Abstract

Software refactoring is the process of reorganizing the internal structure of code while preserving the external behavior. Aspect-Oriented Programming (AOP) provides new modularization of software systems by encapsulating crosscutting concerns. Based on these two techniques, aspect-oriented (AO) refactoring restructures crosscutting elements in code. AO refactoring includes two steps: aspect mining (identification of aspect candidates in code) and aspect refactoring (semantic-preserving transformation to migrate the aspect-candidate code to AO code). Aspect refactoring clusters similar join points together for the aspect candidates and encapsulates each cluster with an effective pointcut definition. With the increase in size of the code and crosscutting concerns, it is tedious to manually identify aspects and their corresponding join points, cluster the join points, and infer pointcut expressions. Therefore, there is a need to automate the process of AO refactoring.
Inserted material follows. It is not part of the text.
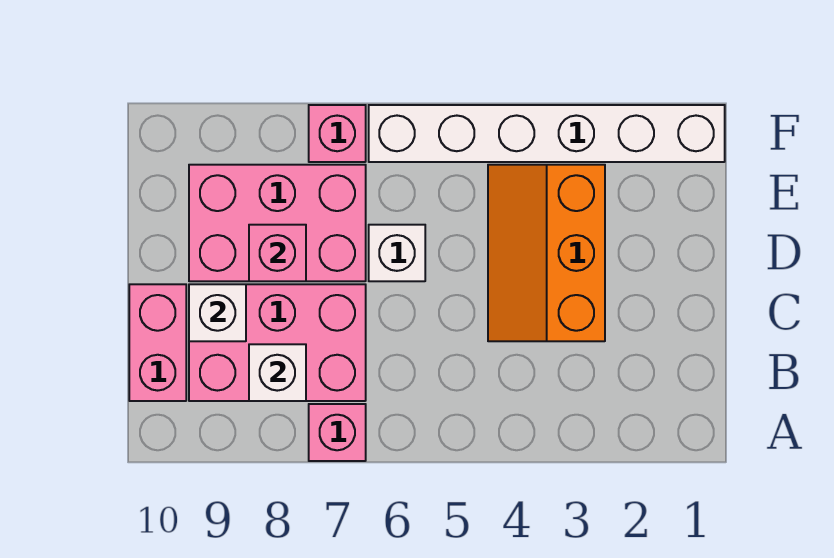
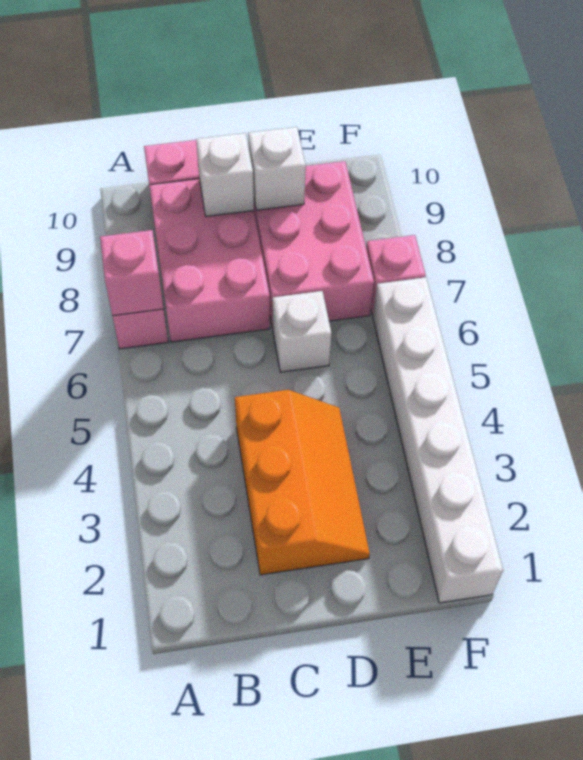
white 1x1 brick [249,344,306,401] -> white 1x1 brick moved to [248,127,306,210]
orange 2x3 slope [488,165,605,341] -> orange 2x3 slope turned to [235,390,370,575]
pink 1x1 brick [249,225,306,281] -> pink 1x1 brick moved to [100,230,163,316]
This paper proposes an automated approach that identifies aspect candidates in code and infers pointcut expressions for these aspects. Our approach mines for aspect candidates, identifies the join points for the aspect candidates, clusters the join points, and infers an effective pointcut expression for each cluster of join points. The approach also provides an additional testing mechanism to ensure that the inferred pointcut expressions are of correct strength. The empirical results show that our approach helps achieve a significant reduction in the total number of pointcut expressions to be used in the refactored code.